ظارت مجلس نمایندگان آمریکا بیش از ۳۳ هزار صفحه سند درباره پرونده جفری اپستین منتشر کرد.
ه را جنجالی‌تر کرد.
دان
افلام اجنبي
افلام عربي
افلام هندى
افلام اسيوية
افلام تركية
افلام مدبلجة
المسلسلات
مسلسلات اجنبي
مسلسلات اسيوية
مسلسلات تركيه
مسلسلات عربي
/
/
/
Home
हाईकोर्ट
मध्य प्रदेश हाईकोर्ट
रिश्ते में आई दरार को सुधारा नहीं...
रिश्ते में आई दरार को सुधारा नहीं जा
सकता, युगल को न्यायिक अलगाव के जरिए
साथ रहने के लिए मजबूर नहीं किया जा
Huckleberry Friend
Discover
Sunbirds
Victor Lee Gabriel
+++
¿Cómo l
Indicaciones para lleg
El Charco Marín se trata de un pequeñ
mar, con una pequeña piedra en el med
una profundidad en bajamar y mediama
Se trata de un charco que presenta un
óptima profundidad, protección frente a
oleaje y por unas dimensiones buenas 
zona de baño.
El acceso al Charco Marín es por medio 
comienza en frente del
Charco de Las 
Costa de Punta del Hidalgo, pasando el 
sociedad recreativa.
+++
Exercise objective
Retype exactly, and only, the lines above from the one where "ظارت مجلس نمایندگان" occurs up to and including the one where "सकता, युगल को न्यायिक अलगाव के जरिए" occurs.

Your solution
ظارت مجلس نمایندگان آمریکا بیش از ۳۳ هزار صفحه سند درباره پرونده جفری اپستین منتشر کرد.
ه را جنجالی‌تر کرد.
دان
افلام اجنبي
افلام عربي
افلام هندى
افلام اسيوية
افلام تركية
افلام مدبلجة
المسلسلات
مسلسلات اجنبي
مسلسلات اسيوية
مسلسلات تركيه
مسلسلات عربي
/
/
/
Home
हाईकोर्ट
मध्य प्रदेश हाईकोर्ट
रिश्ते में आई दरार को सुधारा नहीं...
रिश्ते में आई दरार को सुधारा नहीं जा
सकता, युगल को न्यायिक अलगाव के जरिए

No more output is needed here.